The negative log-prior is proportional to

\left(\boldsymbol{\theta} - \boldsymbol{\theta}_0\right)^\text{T} \boldsymbol{F}_{\text{prior}} \left(\boldsymbol{\theta} - \boldsymbol{\theta}_0\right)

(18)

which is the $L_2$ regularization term.

Activity: How Does the Strength of the Prior Affect the Parameter Estimation?¶

How does the strength of the physical prior affect the estimate covariance, and the Fisher information matrix of the system?

One goal of using regularization is to improve the conditioning of the covariance results.
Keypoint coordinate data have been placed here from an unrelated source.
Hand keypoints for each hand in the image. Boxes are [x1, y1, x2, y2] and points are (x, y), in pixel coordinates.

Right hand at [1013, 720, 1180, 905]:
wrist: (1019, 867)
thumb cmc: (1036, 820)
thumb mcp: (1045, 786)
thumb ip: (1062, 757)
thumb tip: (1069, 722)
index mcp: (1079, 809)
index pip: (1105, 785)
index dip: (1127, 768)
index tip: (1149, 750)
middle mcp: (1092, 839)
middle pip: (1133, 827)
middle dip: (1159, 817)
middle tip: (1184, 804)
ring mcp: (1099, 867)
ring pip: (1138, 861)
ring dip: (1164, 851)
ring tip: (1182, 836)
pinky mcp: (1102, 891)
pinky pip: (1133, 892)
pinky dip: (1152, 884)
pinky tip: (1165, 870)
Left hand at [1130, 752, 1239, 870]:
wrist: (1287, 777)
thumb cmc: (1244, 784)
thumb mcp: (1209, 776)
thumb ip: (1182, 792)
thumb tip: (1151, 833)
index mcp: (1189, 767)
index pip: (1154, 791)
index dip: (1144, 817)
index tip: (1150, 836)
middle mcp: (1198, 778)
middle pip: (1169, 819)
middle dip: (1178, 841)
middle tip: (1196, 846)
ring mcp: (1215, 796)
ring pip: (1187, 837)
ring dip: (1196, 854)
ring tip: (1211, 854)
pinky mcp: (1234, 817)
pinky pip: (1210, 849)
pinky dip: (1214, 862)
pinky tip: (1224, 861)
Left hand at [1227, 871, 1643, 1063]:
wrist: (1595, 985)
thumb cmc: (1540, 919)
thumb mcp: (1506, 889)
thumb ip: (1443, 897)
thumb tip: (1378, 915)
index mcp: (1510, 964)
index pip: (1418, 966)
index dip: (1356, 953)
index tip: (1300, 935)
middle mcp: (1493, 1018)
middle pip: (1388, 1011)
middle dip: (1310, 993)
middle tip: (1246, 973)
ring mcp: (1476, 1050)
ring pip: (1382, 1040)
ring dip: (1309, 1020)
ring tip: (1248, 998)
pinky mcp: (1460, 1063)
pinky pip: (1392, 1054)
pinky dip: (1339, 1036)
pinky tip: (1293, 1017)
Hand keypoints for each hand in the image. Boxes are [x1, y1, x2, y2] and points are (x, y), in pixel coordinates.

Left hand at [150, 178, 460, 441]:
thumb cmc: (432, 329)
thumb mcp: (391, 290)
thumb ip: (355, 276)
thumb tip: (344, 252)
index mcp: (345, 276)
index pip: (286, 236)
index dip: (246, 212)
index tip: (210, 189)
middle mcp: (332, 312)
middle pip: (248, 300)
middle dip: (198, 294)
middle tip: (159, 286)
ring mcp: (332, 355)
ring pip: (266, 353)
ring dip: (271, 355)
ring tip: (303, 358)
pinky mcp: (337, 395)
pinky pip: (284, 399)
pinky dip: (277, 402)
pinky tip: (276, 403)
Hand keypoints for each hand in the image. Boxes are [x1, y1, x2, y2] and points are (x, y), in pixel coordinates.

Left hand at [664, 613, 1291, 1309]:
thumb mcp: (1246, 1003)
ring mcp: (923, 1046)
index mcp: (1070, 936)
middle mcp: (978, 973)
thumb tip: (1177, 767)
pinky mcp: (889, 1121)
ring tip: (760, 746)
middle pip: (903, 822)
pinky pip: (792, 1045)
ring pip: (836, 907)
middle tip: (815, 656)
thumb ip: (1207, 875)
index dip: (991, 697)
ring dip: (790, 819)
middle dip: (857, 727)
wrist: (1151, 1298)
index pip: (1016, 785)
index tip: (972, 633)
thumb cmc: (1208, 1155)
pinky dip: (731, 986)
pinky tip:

Another way to say this is regularization raises the minimum eigenvalue of the Fisher information matrix, improving the overall estimability.

In the cell below, the main control is a variable, prior_weight which is previously set to 2. How does adjusting the prior weight impact the results?

# Redefine the prior_FIM_phys with a scaling factor to demonstrate tuning regularization strength
prior_FIM_phys = pd.DataFrame(
    np.linalg.inv(cov_x.values), index=cov_x.index, columns=cov_x.columns
)


# Helper to compute metrics from a covariance matrix (accepts pandas DataFrame or ndarray)
def cov_metrics(cov):
    cov_arr = cov.values if hasattr(cov, "values") else np.asarray(cov)
    FIM = np.linalg.inv(cov_arr)
    eigs = np.linalg.eigvals(FIM)
    return {
        "trace_cov": np.trace(cov_arr),
        "determinant_FIM": np.linalg.det(FIM),
        "min_eigenvalue_FIM": np.min(eigs).real,
        "condition_number_FIM": np.linalg.cond(FIM),
    }


# Ensure original covariance exists (from prior_weight=2 run)
cov_orig = cov_regL2_phys

metrics_orig = cov_metrics(cov_orig)

# Choose a new prior weight to demonstrate the effect of tuning regularization strength
prior_weight = 1
prior_FIM_activity = prior_weight * prior_FIM_phys

# Calculate the parameter estimates with the new scaled prior_FIM_phys to demonstrate tuning regularization strength
pest_activity = parmest.Estimator(
    [TC_Lab_sine_exp],
    obj_function="SSE_weighted",
    solver_options=solver_options,
    regularization="L2",
    prior_FIM=prior_FIM_activity,
    theta_ref=theta0_phys,
)
obj_activity, theta_activity = pest_activity.theta_est()

# Calculate covariance of parameter estimates for regularized estimation with physical prior
cov_activity = pest_activity.cov_est()
metrics_current = cov_metrics(cov_activity)

# Assemble comparison table
orig_col = "prior_weight=2 (original)"
cur_col = f"prior_weight={prior_weight} (current)"
comparison = pd.DataFrame({orig_col: metrics_orig, cur_col: metrics_current})

# display the table
comparison = comparison.T
comparison.round(6)

Takeaways from the Activity¶

Increasing the strength of the prior reduces the uncertainty.
Use caution when doing this from physical intuition unless confident in the results.
This FIM activity is a simple example of what is done with design of experiments in Pyomo.DoE next session to pick experimental conditions.